This guide documents common patterns for extending the SqlScriptDOM parser grammar to support new syntax or enhance existing functionality.

## Pattern 1: Extending Literals to Expressions

### When to Use
When existing grammar rules only accept literal values but need to support dynamic expressions like parameters, variables, or computed values.

### Example Problem
Functions or constructs that currently accept only:
- `IntegerLiteral` (e.g., `TOP_N = 10`)
- `StringLiteral` (e.g., `VALUE = 'literal'`)

But need to support:
- Parameters: `@parameter`
- Variables: `@variable`
- Column references: `table.column`
- Outer references: `outerref.column`
- Function calls: `FUNCTION(args)`
- Computed expressions: `value + 1`

### ⚠️ Critical Warning: Avoid Modifying Shared Grammar Rules

**DO NOT** modify existing shared grammar rules like `identifierColumnReferenceExpression` that are used throughout the codebase. This can cause unintended side effects and break other functionality.

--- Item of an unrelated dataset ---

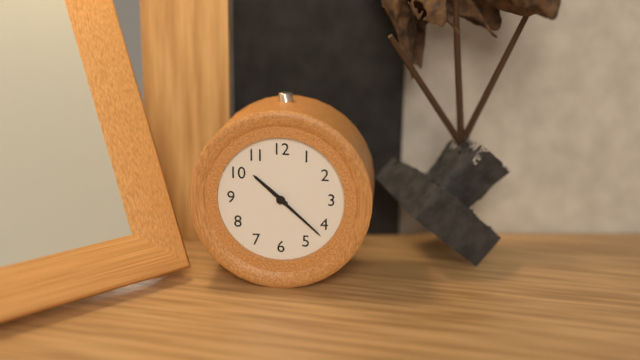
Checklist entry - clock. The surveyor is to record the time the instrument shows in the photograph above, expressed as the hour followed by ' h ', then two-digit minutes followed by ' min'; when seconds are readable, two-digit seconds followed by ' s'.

**Instead**, create specialized rules for your specific context.

### Solution Template

#### Step 1: Update AST Definition (`Ast.xml`)
```xml
<!-- Before: -->
<Member Name="PropertyName" Type="IntegerLiteral" Summary="Description" />

<!-- After: -->
<Member Name="PropertyName" Type="ScalarExpression" Summary="Description" />
```

#### Step 2: Create Context-Specific Grammar Rule (`TSql*.g`)
```antlr
// Create a specialized rule for your context
yourContextColumnReferenceExpression returns [ColumnReferenceExpression vResult = this.FragmentFactory.CreateFragment<ColumnReferenceExpression>()]
{
MultiPartIdentifier vMultiPartIdentifier;
}
:
vMultiPartIdentifier=multiPartIdentifier[2] // Allows table.column syntax
{
vResult.ColumnType = ColumnType.Regular;
vResult.MultiPartIdentifier = vMultiPartIdentifier;
}
;

// Use the specialized rule in your custom grammar
yourContextParameterRule returns [ScalarExpression vResult]
: vResult=signedInteger
| vResult=variable
| vResult=yourContextColumnReferenceExpression // Context-specific rule
;
```

#### Step 3: Verify Script Generator
Most script generators using `GenerateNameEqualsValue()` or similar methods work automatically with `ScalarExpression`. No changes typically needed.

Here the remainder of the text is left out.